Looking at each line of the data below, tally those that contain the word "Статья" and give only the total.

—————

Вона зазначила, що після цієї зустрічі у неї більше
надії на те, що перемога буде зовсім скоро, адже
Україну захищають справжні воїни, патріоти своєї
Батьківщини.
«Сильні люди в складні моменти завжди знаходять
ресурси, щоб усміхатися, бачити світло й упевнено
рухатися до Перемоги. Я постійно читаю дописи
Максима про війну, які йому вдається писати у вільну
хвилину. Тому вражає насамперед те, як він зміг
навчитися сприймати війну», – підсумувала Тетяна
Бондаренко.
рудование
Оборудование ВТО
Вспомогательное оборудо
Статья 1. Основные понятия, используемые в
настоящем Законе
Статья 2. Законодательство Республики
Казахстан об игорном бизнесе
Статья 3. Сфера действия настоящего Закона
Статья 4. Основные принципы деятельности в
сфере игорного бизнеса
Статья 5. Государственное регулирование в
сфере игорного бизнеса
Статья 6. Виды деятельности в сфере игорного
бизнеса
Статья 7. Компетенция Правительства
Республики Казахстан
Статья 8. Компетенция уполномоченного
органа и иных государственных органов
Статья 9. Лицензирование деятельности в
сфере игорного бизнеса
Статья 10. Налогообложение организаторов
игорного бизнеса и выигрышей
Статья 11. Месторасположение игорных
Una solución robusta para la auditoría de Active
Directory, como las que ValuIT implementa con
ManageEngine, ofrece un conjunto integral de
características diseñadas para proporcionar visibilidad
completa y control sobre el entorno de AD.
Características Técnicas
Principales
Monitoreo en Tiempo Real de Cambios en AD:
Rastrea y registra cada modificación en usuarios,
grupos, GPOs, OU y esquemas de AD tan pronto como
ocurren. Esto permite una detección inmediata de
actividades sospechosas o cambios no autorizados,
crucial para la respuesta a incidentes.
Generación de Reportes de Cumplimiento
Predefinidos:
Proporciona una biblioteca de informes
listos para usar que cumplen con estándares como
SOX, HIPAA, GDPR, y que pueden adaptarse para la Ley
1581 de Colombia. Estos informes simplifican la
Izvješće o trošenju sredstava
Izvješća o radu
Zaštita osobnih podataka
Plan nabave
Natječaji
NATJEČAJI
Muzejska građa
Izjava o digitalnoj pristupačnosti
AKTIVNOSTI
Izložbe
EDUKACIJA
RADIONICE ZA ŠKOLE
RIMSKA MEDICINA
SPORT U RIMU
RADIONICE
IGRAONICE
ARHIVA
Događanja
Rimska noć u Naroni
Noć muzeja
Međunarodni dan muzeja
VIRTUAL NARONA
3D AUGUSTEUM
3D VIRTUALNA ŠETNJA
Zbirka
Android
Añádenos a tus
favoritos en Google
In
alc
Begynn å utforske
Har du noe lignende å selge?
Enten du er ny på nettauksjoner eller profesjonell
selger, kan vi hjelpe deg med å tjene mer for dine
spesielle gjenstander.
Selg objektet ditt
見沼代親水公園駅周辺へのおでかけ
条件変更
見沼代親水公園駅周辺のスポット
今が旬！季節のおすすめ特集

—————

● Exercise output:
11